На короткий миг мы оказались наедине, в тишине, без свидетелей.
– Андрей, – осторожно позвала я, памятуя о побитом Ярике, – я тебя спросить хочу…
Он был очень мрачен, но, кажется, не зол. И на меня не смотрел, лишь мельком скосил глаза и сразу отвел:
– Ну?
– Это ты вчера взял мой телефон? Во время физкультуры…
– Чего?!
– Мне сказали… – залепетала я.
– С ума сошла? – разозлился он и рывком распахнул дверь кабинета.
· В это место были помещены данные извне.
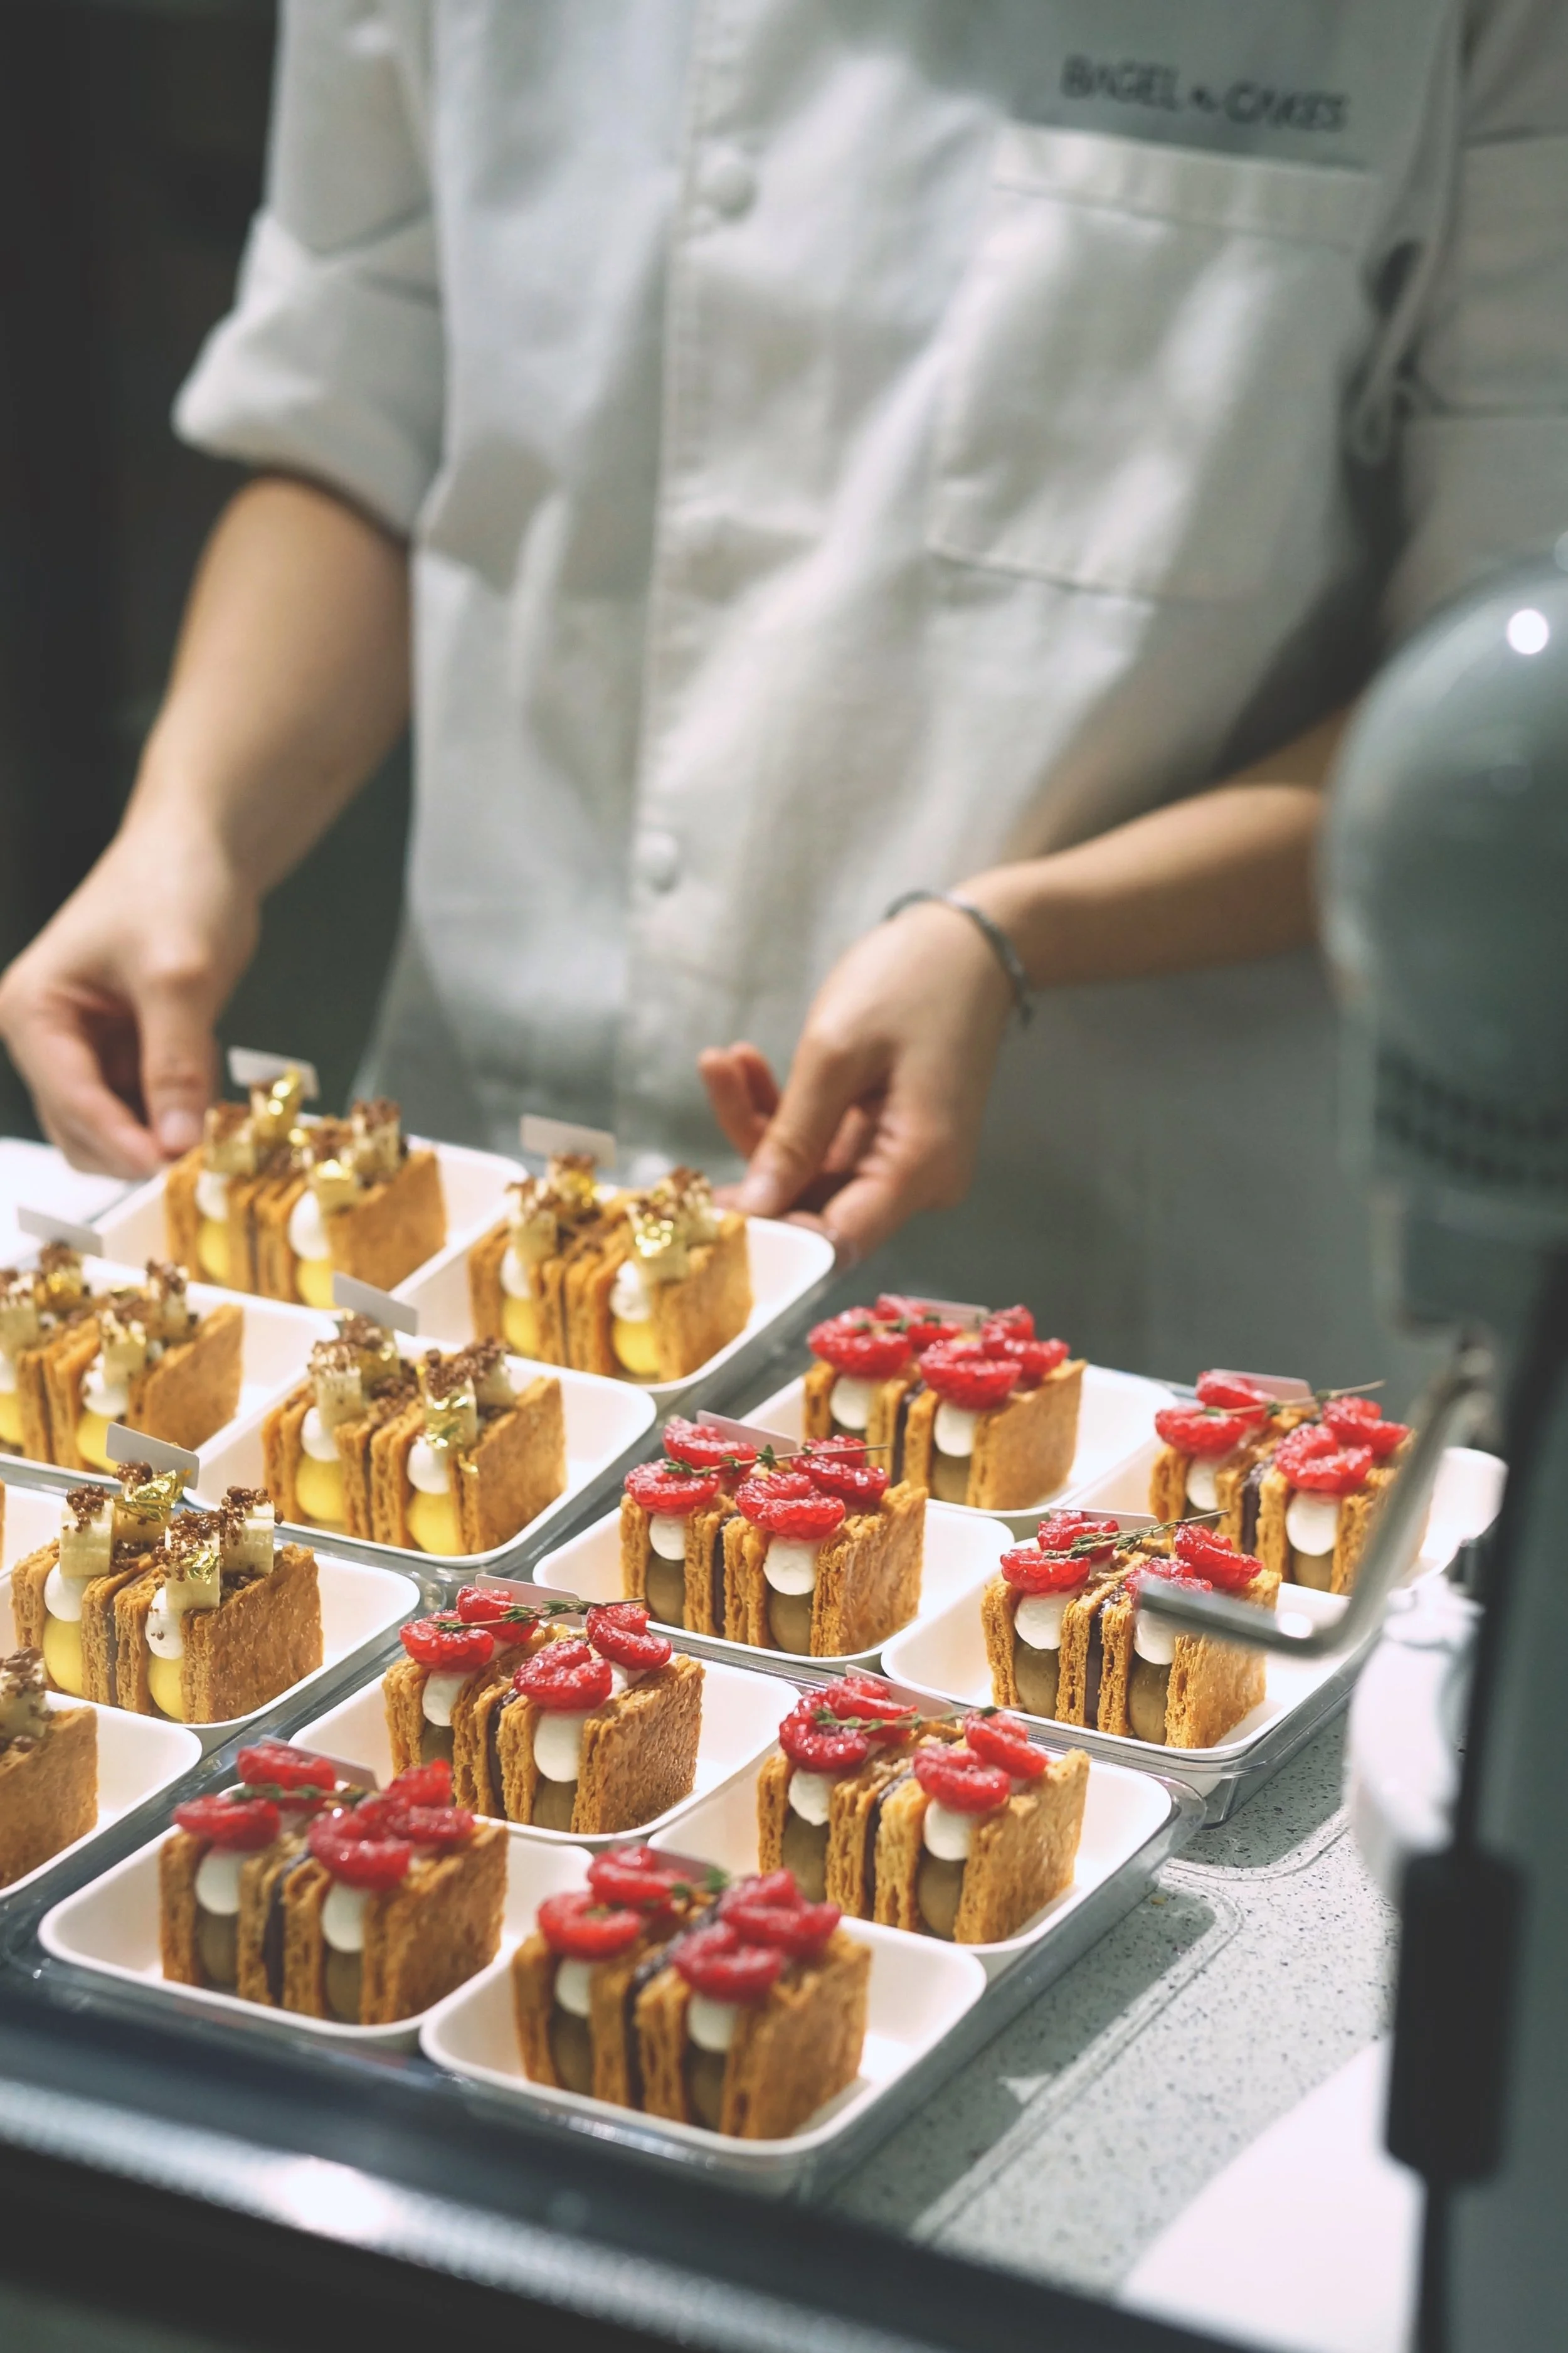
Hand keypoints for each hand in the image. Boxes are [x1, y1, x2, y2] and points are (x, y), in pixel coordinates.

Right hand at [0, 824, 259, 1174]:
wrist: (203, 849)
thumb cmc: (177, 889)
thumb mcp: (180, 977)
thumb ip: (175, 1063)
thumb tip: (176, 1142)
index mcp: (33, 1010)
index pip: (70, 1099)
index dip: (121, 1142)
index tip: (170, 1168)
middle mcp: (45, 1036)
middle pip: (81, 1129)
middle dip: (137, 1147)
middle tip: (202, 1159)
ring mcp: (84, 1048)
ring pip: (113, 1128)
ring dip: (159, 1136)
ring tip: (212, 1125)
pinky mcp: (122, 1052)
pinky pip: (144, 1107)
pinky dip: (175, 1114)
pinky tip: (208, 1096)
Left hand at [699, 899, 1012, 1263]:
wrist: (966, 942)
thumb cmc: (911, 981)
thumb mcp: (836, 1053)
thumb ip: (791, 1138)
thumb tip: (754, 1212)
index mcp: (918, 1167)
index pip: (834, 1240)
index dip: (770, 1237)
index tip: (708, 1215)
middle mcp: (918, 1179)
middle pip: (817, 1206)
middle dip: (752, 1168)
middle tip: (689, 1144)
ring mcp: (904, 1158)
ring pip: (810, 1170)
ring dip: (758, 1123)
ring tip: (722, 1061)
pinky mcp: (888, 1136)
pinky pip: (824, 1142)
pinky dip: (784, 1110)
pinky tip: (747, 1064)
– Почему опаздываем? – раздраженно проворчал историк.
Исаев его вопрос пропустил мимо ушей, прошел на место как у себя дома, и мне одной пришлось оправдываться.
На уроке писали самостоятельную по датам. В классе стояла, вроде как, обычная, рабочая тишина. Но почему-то мне вдруг стало не по себе. Накатила внезапная необъяснимая тревога. Я даже отпросилась выйти. Походила по коридорам, продышалась. Не помогло. Ощущение затишья перед грозой никуда не делось.
«Гроза» разразилась на перемене перед третьим уроком. Исаев почему-то не ушел гулять как обычно, а остался в классе. Он вообще сегодня был на себя не похож. Даже кто-то из парней заметил:
– Ты чего, Андрюха, сегодня как на похоронах? Случилось что-то?
Исаев отмахнулся, мол, всё нормально, но, вообще-то, он и в самом деле выглядел мрачнее тучи. Я украдкой посмотрела. И тут вдруг Черемисина во всеуслышание заявила:
– Исаев, а что, правда, ты у Стояновой телефон украл?
Он не ответил, только взглянул на неё как на дуру. Я же вспыхнула. Обернулась к Свете, но та сидела с невозмутимым видом и чертила что-то у себя в тетрадке, как будто вообще здесь ни причем.
– Исаев, серьезно, вся школа говорит, что ты стырил ее телефон.
– У тебя бред или что, не пойму? Ты что несешь? – начал распаляться Исаев.
– Почему у меня-то бред? – вскинула она брови в удивлении. – Все вопросы к Стояновой. У нее вчера стащили телефон. Она сказала, что это ты. Теперь все это повторяют. Я уже от многих слышала.
– Я так не говорила! – возмутилась я, но осеклась, напоровшись на темный, тяжелый взгляд Исаева.